• [PROVIDED DATA]
# # # # #

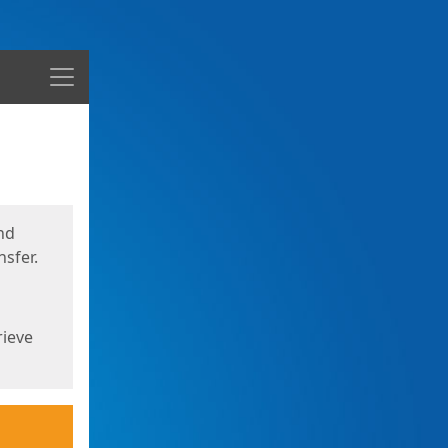
Menu
nd
sfer.
rieve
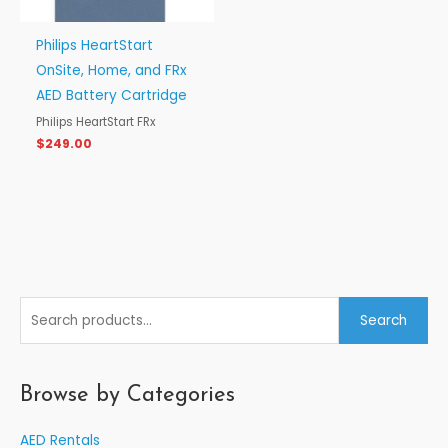
Philips HeartStart
OnSite, Home, and FRx
AED Battery Cartridge
Philips HeartStart FRx
$
249.00
S
Search
e
a
r
Browse by Categories
c
AED Rentals
h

# # # # #

• [TASK] Supply the count of lines in the entries that contain the word "HeartStart", and nothing besides.

• [ANSWER SECTION] 2